【随手记录】代码混淆

1、什么是代码混淆：

　　两个关键点：

　　1.1、不影响原有程序正常运行

　　1.2、增加人阅读、理解的难度

　　优点：

　　1.1、通过对代码进行混淆，可以使代码更难读懂，增加破解的难度，进而提高代码安全性

　　1.2、通过压缩等方式，可以一定程度缩小代码体量

　　缺点：

　　1、过度混淆可能带来运行时错误，不便于调试、排查

　　2.、可能造成代码反射冲突，找不到对应类，需要正确配置规则文件

2、代码混淆不等于加密

　　加密是要在我们想要隐藏的东西上上锁，可以是一道锁，也可以是多道锁，而混淆则不同，在进行混淆处理时，信息将保持原样，只是以一种模糊的格式呈现出来，提高被理解或解析的复杂性。

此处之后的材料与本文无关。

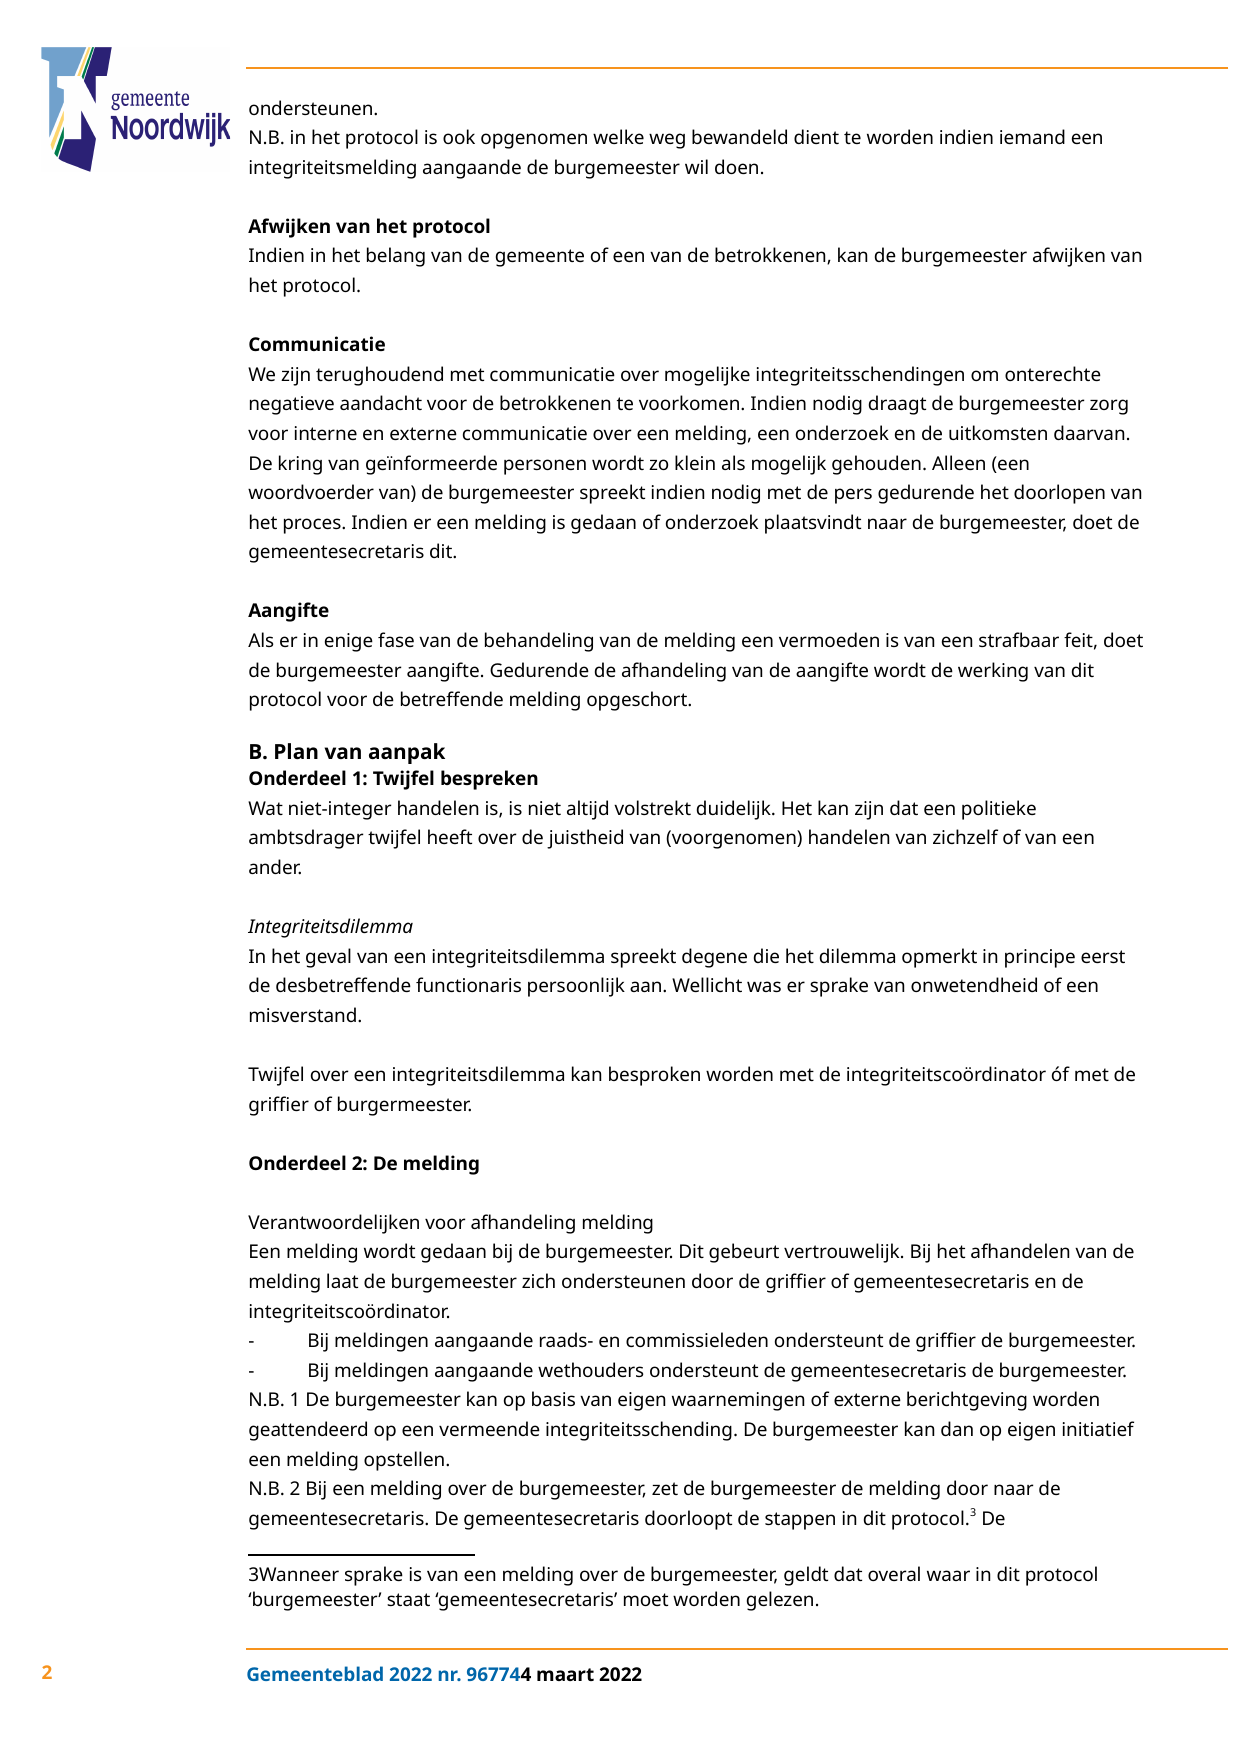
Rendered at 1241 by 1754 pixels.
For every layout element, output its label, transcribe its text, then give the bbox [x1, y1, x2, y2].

text Indien in het belang van de gemeente of een van de betrokkenen, kan de burgemeester afwijken van het protocol. [248, 243, 1152, 298]
text Verantwoordelijken voor afhandeling melding [248, 1209, 1152, 1235]
text ondersteunen. [248, 95, 1152, 121]
picture [41, 47, 231, 172]
text Aangifte [248, 598, 1152, 623]
text N.B. 2 Bij een melding over de burgemeester, zet de burgemeester de melding door naar de gemeentesecretaris. De gemeentesecretaris doorloopt de stappen in dit protocol. De gemeentesecretaris houdt daarbij ruggenspraak met de commissaris van de Koning. [248, 1475, 1152, 1531]
text Integriteitsdilemma [248, 913, 1152, 939]
text In het geval van een integriteitsdilemma spreekt degene die het dilemma opmerkt in principe eerst de desbetreffende functionaris persoonlijk aan. Wellicht was er sprake van onwetendheid of een misverstand. [248, 943, 1152, 1028]
list Bij meldingen aangaande wethouders ondersteunt de gemeentesecretaris de burgemeester. [248, 1357, 1152, 1383]
text Afwijken van het protocol [248, 213, 1152, 239]
text We zijn terughoudend met communicatie over mogelijke integriteitsschendingen om onterechte negatieve aandacht voor de betrokkenen te voorkomen. Indien nodig draagt de burgemeester zorg voor interne en externe communicatie over een melding, een onderzoek en de uitkomsten daarvan. De kring van geïnformeerde personen wordt zo klein als mogelijk gehouden. Alleen (een woordvoerder van) de burgemeester spreekt indien nodig met de pers gedurende het doorlopen van het proces. Indien er een melding is gedaan of onderzoek plaatsvindt naar de burgemeester, doet de gemeentesecretaris dit. [248, 361, 1152, 564]
text Als er in enige fase van de behandeling van de melding een vermoeden is van een strafbaar feit, doet de burgemeester aangifte. Gedurende de afhandeling van de aangifte wordt de werking van dit protocol voor de betreffende melding opgeschort. [248, 627, 1152, 712]
list Bij meldingen aangaande raads- en commissieleden ondersteunt de griffier de burgemeester. [248, 1327, 1152, 1353]
text Onderdeel 2: De melding [248, 1150, 1152, 1176]
text Wat niet-integer handelen is, is niet altijd volstrekt duidelijk. Het kan zijn dat een politieke ambtsdrager twijfel heeft over de juistheid van (voorgenomen) handelen van zichzelf of van een ander. [248, 795, 1152, 880]
text Een melding wordt gedaan bij de burgemeester. Dit gebeurt vertrouwelijk. Bij het afhandelen van de melding laat de burgemeester zich ondersteunen door de griffier of gemeentesecretaris en de integriteitscoördinator. [248, 1239, 1152, 1323]
text Twijfel over een integriteitsdilemma kan besproken worden met de integriteitscoördinator óf met de griffier of burgermeester. [248, 1061, 1152, 1116]
text Onderdeel 1: Twijfel bespreken [248, 765, 1152, 791]
text Communicatie [248, 331, 1152, 357]
text N.B. 1 De burgemeester kan op basis van eigen waarnemingen of externe berichtgeving worden geattendeerd op een vermeende integriteitsschending. De burgemeester kan dan op eigen initiatief een melding opstellen. [248, 1387, 1152, 1471]
text N.B. in het protocol is ook opgenomen welke weg bewandeld dient te worden indien iemand een integriteitsmelding aangaande de burgemeester wil doen. [248, 124, 1152, 180]
text B. Plan van aanpak [248, 737, 1152, 765]
text Wanneer sprake is van een melding over de burgemeester, geldt dat overal waar in dit protocol ‘burgemeester’ staat ‘gemeentesecretaris’ moet worden gelezen. [248, 1561, 1152, 1612]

　　代码混淆并不能真正防止逆向工程，只能增加难度，对于安全性要求很高的场景，仅使用代码混淆并不能保证原始代码的安全。

3、代码混淆的常见方式：

　　3.1、名称混淆：

　　　　将字段、方法名称更改为无意义的字符串。

　　3.2、代码缩减：

　　　　删除代码中对运行无用的注释、空格、换行、回车、调试信息等，减小代码体积同时降低代码中有效的信息量。

　　3.3、控制流混淆：

　　　　对于if, switch, while,for等关键字，对代码进行细微的修改，模糊控制流，而不改变代码在运行时的行为。流模糊的字节码通常强制反编译器将一系列标签和非法的go to语句插入到它们生成的源代码中。

　　3.4、数据流混淆：

　　　　对一些通用的计算，将其替换为等价的形式．比如a=b+c替换为a=b+1+c-1。

　　3.5、花指令：

　　　　在正常的指令序列中添加一些无用指令，对运行时无害，但是会造成逆向工具崩溃、无法反汇编，无法反编译、功能异常等。

4、java场景混淆类库

　　4.1、ProGuard：这是一个广泛使用的开源代码混淆工具。它可以删除无用的代码、重命名类和方法，以及重新组织代码结构，从而增加了源代码的保护程度。

　　4.2、Allatori：这是一个商业代码混淆工具，提供了许多高级功能，如字符串加密、控制流混淆和资源文件加密等。它还可以将类和方法名压缩为短名称，增加了破解的难度。

　　4.3、DashO：这是另一个商业Java代码混淆工具，具有强大的功能。它支持多种混淆技术，如类和方法的重命名、字符串加密和控制流混淆等。此外，它还提供了性能优化和错误检测功能。